Mentioned in SAL (#wikimedia-operations) [2025-11-20T18:27:00Z] <sukhe> sukhe@lvs1020:~$ sudo systemctl restart pybal.service: T406222

all backing servers have been marked as pooled:

gehel@cumin2002:~$ sudo confctl select service=druid-public-coordinator get
{"druid1011.eqiad.wmnet": {"weight": 10, "pooled": "yes"}, "tags": "dc=eqiad,cluster=druid-public,service=druid-public-coordinator"}
{"druid1012.eqiad.wmnet": {"weight": 10, "pooled": "yes"}, "tags": "dc=eqiad,cluster=druid-public,service=druid-public-coordinator"}
{"druid1013.eqiad.wmnet": {"weight": 10, "pooled": "yes"}, "tags": "dc=eqiad,cluster=druid-public,service=druid-public-coordinator"}
{"druid1009.eqiad.wmnet": {"weight": 10, "pooled": "yes"}, "tags": "dc=eqiad,cluster=druid-public,service=druid-public-coordinator"}
{"druid1010.eqiad.wmnet": {"weight": 10, "pooled": "yes"}, "tags": "dc=eqiad,cluster=druid-public,service=druid-public-coordinator"}

@ssingh : I think the service is now ready. Could you help us move this to lvs_setup and production state? Is there something else missing from our side?

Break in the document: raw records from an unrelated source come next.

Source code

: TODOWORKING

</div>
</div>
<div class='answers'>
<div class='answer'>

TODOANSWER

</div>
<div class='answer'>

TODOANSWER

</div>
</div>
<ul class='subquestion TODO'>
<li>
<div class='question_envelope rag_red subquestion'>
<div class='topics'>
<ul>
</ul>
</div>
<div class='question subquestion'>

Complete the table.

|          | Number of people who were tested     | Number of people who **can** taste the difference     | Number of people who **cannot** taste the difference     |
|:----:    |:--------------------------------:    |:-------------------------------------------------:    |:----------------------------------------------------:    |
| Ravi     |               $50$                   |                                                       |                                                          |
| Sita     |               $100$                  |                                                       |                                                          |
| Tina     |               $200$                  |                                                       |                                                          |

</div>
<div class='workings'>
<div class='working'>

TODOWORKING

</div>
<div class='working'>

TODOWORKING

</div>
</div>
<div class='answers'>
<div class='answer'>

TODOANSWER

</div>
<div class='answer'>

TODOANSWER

Change #1216793 had a related patch set uploaded (by Gehel; author: Gehel):

[operations/puppet@production] LVS: set druid-coordinator to state lvs_setup

https://gerrit.wikimedia.org/r/1216793

Change #1216793 merged by Gehel:

[operations/puppet@production] LVS: set druid-coordinator to state lvs_setup

https://gerrit.wikimedia.org/r/1216793

Mentioned in SAL (#wikimedia-operations) [2025-12-09T13:48:54Z] <gehel> sudo cumin 'A:lvs-secondary-eqiad' 'systemctl restart pybal.service' - T406222

Mentioned in SAL (#wikimedia-operations) [2025-12-09T13:53:42Z] <gehel> sudo cumin 'A:lvs-low-traffic-eqiad' 'systemctl restart pybal.service' - T406222

This seems to be working, sending an HTTP 307 redirect to one of the druid node:

gehel@cumin1003:~$ curl -v -k http://druid-public-coordinator.svc.eqiad.wmnet:8081
* Uses proxy env variable no_proxy == 'wikipedia.org,wikimedia.org,wikibooks.org,wikinews.org,wikiquote.org,wikisource.org,wikiversity.org,wikivoyage.org,wikidata.org,wikiworkshop.org,wikifunctions.org,wiktionary.org,mediawiki.org,wmfusercontent.org,w.wiki,wikimediacloud.org,wmnet,127.0.0.1,::1'
*   Trying 10.2.2.15:8081...
* Connected to druid-public-coordinator.svc.eqiad.wmnet (10.2.2.15) port 8081 (#0)
> GET / HTTP/1.1
> Host: druid-public-coordinator.svc.eqiad.wmnet:8081
> User-Agent: curl/7.88.1
> Accept: */*
> 
< HTTP/1.1 307 Temporary Redirect
< Date: Tue, 09 Dec 2025 13:55:21 GMT
< Location: http://druid1009.eqiad.wmnet:8081/
< Content-Length: 0
< Server: Jetty(9.4.12.v20180830)
< 
* Connection #0 to host druid-public-coordinator.svc.eqiad.wmnet left intact

Change #1216797 had a related patch set uploaded (by Gehel; author: Gehel):

[operations/puppet@production] LVS: set druid-coordinator to state production

https://gerrit.wikimedia.org/r/1216797

Change #1216797 merged by Gehel:

[operations/puppet@production] LVS: set druid-coordinator to state production

https://gerrit.wikimedia.org/r/1216797

HTTP calls to druid-public-coordinator.svc.eqiad.wmnet:8081 result in an HTTP 307 redirect. I'm assuming that this is expected and that clients will follow those redirects.